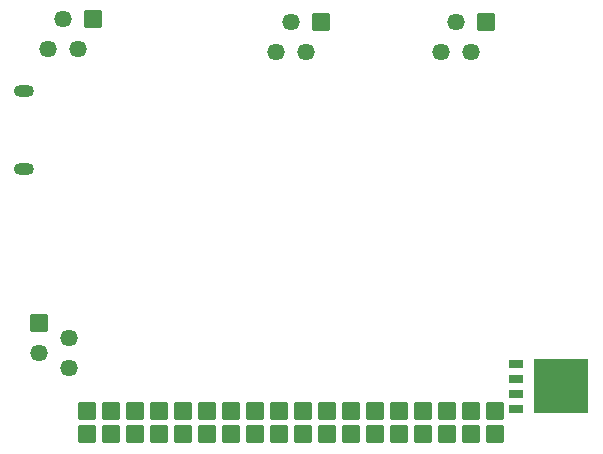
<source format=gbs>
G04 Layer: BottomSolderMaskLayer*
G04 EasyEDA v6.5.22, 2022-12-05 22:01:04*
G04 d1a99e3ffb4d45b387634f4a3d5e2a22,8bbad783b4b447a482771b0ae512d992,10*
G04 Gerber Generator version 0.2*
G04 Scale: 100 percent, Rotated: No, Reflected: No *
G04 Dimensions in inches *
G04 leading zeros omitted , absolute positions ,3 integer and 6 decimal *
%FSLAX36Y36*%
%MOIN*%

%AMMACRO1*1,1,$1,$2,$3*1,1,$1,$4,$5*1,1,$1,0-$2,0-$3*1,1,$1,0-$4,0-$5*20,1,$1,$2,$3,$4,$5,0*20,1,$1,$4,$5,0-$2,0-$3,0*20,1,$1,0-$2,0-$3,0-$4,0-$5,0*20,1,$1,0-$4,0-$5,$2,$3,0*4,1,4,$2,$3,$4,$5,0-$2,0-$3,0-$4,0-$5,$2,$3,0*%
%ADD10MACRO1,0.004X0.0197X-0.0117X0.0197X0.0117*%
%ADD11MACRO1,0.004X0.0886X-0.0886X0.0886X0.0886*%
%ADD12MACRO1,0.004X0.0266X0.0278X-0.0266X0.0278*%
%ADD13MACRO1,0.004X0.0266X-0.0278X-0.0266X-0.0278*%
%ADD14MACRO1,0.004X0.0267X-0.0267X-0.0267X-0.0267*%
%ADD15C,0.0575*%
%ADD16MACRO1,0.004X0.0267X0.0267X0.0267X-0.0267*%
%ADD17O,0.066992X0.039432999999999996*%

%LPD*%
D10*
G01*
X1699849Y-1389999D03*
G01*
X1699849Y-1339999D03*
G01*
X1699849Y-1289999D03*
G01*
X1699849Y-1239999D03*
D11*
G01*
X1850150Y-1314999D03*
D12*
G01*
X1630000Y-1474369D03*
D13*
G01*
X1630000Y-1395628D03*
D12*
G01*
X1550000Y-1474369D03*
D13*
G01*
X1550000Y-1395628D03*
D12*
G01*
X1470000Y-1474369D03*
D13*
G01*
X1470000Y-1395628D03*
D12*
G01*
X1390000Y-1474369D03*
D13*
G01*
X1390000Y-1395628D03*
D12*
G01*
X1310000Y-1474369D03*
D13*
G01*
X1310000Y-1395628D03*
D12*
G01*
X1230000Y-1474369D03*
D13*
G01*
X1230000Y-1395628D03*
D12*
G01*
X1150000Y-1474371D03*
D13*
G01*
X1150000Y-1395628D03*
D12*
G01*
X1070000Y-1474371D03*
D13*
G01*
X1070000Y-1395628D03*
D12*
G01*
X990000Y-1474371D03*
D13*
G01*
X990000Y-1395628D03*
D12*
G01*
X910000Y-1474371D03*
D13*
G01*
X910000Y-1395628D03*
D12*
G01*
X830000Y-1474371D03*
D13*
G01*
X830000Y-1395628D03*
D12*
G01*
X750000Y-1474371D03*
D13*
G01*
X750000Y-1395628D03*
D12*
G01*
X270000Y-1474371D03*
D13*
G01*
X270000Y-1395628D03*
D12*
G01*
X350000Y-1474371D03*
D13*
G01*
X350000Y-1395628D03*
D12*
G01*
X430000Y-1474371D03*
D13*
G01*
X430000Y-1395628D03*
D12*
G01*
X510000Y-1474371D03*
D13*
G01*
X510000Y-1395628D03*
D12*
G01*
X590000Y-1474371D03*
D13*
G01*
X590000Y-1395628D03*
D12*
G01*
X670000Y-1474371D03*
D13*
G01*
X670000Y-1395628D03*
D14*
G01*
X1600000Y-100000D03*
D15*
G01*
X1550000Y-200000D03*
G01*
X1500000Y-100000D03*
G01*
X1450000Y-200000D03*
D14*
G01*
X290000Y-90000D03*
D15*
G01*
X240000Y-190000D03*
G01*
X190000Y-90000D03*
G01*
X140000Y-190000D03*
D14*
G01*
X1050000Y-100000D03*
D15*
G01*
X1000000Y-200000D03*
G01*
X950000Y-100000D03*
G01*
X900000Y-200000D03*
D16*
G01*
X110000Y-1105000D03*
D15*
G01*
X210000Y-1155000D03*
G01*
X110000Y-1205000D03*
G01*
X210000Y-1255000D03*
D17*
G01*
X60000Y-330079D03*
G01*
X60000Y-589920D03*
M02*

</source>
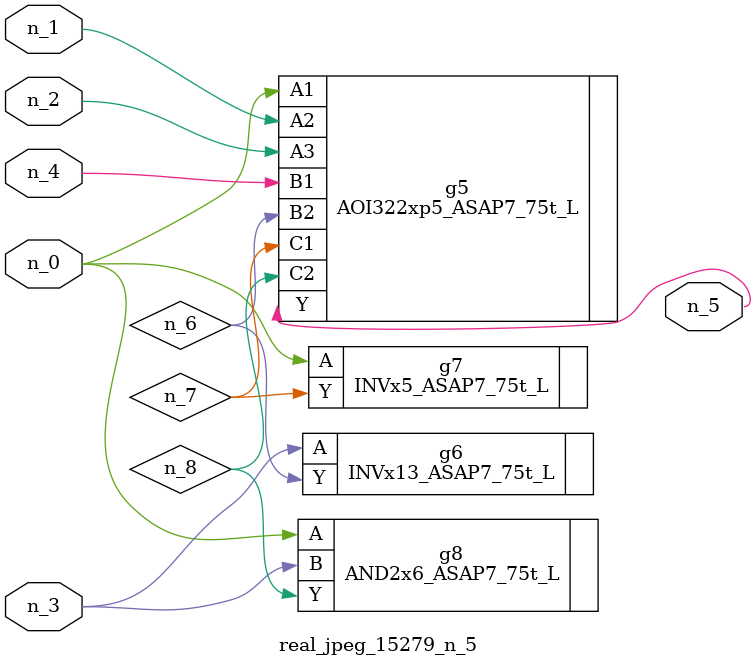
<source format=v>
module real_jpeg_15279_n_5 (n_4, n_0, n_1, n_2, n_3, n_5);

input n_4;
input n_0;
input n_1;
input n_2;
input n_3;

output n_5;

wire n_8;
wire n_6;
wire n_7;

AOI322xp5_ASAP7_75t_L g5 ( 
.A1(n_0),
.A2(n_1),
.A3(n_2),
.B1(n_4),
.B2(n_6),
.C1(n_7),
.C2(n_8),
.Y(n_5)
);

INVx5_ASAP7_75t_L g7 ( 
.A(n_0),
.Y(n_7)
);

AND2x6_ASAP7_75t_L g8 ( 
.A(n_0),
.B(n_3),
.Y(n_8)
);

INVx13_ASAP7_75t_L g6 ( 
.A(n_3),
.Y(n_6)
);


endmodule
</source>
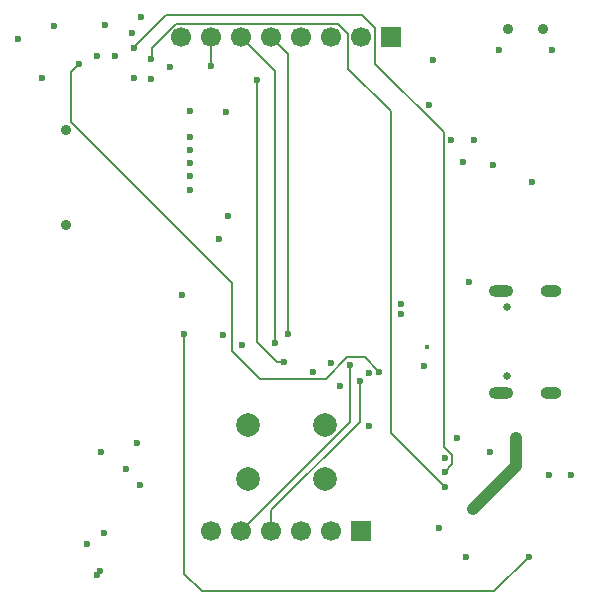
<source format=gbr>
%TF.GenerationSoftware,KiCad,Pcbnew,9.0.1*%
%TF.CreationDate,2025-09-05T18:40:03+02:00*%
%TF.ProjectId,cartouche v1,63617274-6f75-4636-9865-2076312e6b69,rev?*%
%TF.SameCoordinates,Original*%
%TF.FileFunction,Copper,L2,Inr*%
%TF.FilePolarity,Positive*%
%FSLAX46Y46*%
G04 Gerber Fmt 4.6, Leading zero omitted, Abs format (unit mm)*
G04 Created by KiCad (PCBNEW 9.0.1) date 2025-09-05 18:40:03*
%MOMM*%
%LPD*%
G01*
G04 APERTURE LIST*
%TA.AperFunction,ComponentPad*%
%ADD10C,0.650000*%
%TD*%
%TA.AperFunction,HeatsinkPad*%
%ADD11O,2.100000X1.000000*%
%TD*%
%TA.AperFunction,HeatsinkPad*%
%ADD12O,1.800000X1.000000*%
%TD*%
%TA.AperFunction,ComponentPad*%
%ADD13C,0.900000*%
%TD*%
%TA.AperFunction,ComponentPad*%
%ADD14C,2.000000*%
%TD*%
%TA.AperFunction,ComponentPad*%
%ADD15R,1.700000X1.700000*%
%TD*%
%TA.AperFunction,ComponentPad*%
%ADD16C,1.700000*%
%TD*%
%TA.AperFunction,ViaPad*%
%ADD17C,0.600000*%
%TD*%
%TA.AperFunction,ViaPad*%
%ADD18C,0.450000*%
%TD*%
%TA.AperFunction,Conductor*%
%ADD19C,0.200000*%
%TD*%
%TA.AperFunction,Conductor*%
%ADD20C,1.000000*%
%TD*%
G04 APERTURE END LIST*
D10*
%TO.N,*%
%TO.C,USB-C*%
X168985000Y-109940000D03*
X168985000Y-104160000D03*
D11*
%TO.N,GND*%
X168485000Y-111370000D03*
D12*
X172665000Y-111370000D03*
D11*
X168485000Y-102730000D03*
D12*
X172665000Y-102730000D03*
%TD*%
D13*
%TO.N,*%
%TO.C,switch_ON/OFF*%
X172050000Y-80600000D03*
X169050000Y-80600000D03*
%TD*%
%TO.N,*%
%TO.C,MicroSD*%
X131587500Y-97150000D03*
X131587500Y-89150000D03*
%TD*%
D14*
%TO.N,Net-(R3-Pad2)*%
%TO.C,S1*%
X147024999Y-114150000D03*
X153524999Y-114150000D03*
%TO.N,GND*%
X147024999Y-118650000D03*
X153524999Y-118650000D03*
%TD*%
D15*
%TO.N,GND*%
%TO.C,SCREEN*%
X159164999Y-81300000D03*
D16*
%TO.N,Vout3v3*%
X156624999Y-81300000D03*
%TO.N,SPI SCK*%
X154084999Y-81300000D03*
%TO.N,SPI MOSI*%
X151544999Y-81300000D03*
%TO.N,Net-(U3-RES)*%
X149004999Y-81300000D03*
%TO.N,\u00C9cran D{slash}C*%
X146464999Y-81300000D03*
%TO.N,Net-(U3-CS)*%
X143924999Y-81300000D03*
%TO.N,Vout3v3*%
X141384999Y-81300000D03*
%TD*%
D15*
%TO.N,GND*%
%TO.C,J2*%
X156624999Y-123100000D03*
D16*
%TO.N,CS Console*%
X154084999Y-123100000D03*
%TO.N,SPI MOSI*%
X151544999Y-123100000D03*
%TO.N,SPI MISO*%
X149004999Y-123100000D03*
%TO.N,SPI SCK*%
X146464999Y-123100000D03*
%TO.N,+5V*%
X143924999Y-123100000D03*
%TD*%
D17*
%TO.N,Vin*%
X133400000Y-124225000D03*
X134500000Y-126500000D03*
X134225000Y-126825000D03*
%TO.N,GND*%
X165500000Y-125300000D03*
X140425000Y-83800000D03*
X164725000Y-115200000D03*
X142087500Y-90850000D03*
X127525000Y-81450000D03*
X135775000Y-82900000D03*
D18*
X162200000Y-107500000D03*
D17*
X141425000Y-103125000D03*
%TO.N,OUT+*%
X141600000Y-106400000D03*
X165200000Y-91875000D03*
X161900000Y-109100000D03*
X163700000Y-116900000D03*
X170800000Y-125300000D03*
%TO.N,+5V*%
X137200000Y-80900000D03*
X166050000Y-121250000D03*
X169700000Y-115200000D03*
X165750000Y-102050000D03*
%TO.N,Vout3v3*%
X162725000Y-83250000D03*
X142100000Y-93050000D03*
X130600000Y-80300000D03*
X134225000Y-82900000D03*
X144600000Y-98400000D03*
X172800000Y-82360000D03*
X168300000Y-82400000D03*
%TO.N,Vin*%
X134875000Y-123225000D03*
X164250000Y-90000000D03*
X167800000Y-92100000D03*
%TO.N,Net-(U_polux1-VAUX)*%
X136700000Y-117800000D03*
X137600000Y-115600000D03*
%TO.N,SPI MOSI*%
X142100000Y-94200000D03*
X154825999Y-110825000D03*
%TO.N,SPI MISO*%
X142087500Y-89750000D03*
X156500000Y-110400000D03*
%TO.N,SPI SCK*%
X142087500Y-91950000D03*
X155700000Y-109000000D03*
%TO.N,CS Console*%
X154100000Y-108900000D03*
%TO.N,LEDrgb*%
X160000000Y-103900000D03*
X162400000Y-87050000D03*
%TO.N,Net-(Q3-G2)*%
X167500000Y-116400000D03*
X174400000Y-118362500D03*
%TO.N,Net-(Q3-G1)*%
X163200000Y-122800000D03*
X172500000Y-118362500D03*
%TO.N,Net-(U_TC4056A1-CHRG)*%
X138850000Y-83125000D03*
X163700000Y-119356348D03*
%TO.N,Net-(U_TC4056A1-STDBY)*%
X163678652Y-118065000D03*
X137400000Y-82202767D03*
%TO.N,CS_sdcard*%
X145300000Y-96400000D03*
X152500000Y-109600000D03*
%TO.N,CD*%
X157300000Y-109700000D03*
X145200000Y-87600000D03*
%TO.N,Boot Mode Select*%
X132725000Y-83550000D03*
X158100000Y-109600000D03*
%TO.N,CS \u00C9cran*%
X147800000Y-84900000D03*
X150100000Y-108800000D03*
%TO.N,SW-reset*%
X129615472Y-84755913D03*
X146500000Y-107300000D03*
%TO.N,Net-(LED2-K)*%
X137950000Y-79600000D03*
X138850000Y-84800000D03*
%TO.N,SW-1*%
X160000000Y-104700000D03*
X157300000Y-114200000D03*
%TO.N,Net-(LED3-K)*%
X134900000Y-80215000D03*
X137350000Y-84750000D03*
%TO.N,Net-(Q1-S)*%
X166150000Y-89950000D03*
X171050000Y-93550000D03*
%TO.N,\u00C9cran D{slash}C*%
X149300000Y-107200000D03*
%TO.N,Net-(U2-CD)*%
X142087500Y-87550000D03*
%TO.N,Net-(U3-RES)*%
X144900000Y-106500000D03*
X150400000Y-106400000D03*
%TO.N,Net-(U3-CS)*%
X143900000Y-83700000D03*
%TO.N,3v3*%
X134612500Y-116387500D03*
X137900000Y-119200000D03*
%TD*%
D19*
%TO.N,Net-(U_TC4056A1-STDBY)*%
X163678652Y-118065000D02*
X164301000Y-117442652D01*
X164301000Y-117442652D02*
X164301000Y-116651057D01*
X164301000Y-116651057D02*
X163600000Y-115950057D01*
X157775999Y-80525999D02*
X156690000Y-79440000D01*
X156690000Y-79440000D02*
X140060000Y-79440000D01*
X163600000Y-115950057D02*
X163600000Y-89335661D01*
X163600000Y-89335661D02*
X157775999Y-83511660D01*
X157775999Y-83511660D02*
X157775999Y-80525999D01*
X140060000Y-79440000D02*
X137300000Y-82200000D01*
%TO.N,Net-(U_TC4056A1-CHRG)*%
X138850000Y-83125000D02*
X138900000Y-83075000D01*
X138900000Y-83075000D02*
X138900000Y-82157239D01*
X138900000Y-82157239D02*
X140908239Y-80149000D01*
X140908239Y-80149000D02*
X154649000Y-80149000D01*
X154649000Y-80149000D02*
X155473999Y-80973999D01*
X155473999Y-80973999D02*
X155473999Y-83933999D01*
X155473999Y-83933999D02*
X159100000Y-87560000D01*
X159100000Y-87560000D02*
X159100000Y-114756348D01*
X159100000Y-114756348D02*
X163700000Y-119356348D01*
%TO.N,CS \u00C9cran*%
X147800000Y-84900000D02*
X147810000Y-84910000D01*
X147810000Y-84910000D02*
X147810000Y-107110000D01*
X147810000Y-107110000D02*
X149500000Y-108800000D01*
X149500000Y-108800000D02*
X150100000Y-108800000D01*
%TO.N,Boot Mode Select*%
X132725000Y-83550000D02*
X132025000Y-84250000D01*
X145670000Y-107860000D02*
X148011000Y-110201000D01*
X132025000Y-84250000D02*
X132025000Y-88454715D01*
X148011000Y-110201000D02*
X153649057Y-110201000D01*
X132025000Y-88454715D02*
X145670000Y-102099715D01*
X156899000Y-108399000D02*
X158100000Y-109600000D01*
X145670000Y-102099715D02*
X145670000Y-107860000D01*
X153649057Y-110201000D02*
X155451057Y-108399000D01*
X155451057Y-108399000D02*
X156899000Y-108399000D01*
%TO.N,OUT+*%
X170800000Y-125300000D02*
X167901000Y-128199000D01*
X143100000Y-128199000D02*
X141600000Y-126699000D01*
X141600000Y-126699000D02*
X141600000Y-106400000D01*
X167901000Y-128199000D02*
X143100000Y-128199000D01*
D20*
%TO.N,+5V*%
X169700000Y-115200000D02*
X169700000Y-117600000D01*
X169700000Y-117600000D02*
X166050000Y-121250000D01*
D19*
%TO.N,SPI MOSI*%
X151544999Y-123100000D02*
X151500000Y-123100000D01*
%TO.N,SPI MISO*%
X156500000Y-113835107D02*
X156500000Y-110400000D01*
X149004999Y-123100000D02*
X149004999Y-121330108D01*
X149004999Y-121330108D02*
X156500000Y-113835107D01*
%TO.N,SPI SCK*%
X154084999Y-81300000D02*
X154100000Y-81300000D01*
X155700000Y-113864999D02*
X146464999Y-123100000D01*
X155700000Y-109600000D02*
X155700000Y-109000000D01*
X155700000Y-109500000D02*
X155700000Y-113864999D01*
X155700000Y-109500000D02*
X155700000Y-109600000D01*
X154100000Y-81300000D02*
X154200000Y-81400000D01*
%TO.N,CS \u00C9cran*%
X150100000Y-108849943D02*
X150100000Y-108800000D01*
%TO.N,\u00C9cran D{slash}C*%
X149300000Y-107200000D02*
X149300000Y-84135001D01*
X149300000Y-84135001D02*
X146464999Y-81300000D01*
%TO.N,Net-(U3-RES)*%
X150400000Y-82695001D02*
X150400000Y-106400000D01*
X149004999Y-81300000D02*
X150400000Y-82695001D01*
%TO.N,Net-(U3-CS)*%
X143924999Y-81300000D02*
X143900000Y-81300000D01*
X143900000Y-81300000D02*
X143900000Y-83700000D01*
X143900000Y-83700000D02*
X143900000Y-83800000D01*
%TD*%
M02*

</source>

····················

- Action item: What are the lines from the one with "X150100000Y-108849943D02*" through the end of the records above? Set them down exactly, both ends included, and nothing else.

- Exercise response:
X150100000Y-108849943D02*
X150100000Y-108800000D01*
%TO.N,\u00C9cran D{slash}C*%
X149300000Y-107200000D02*
X149300000Y-84135001D01*
X149300000Y-84135001D02*
X146464999Y-81300000D01*
%TO.N,Net-(U3-RES)*%
X150400000Y-82695001D02*
X150400000Y-106400000D01*
X149004999Y-81300000D02*
X150400000Y-82695001D01*
%TO.N,Net-(U3-CS)*%
X143924999Y-81300000D02*
X143900000Y-81300000D01*
X143900000Y-81300000D02*
X143900000Y-83700000D01*
X143900000Y-83700000D02*
X143900000Y-83800000D01*
%TD*%
M02*

</source>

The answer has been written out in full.